** Opening Data provided block **
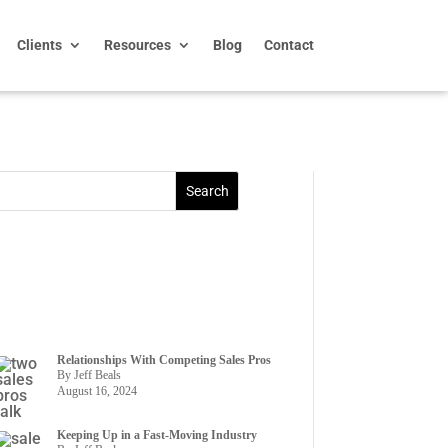
Clients
Resources
Blog
Contact
Relationships With Competing Sales Pros
By Jeff Beals
August 16, 2024
Keeping Up in a Fast-Moving Industry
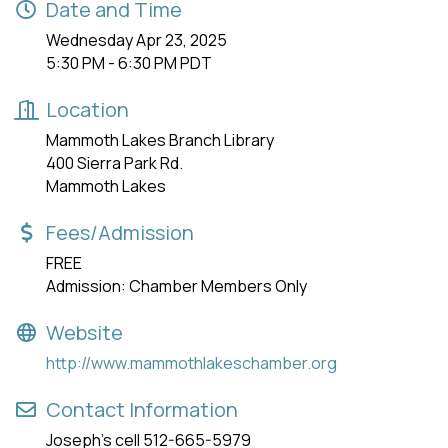
Date and Time
Wednesday Apr 23, 2025
5:30 PM - 6:30 PM PDT
Location
Mammoth Lakes Branch Library
400 Sierra Park Rd.
Mammoth Lakes
Fees/Admission
FREE
Admission: Chamber Members Only
Website
http://www.mammothlakeschamber.org
Contact Information
Joseph's cell 512-665-5979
** Closing Data provided block **
» **Exercise directions**
Go from the first line of the data above to the line containing "Fees/Admission" and retype exactly those lines, both included, but none of the pictures.

» **Exercise solution**
Clients
Resources
Blog
Contact
Relationships With Competing Sales Pros
By Jeff Beals
August 16, 2024
Keeping Up in a Fast-Moving Industry
Date and Time
Wednesday Apr 23, 2025
5:30 PM - 6:30 PM PDT
Location
Mammoth Lakes Branch Library
400 Sierra Park Rd.
Mammoth Lakes
Fees/Admission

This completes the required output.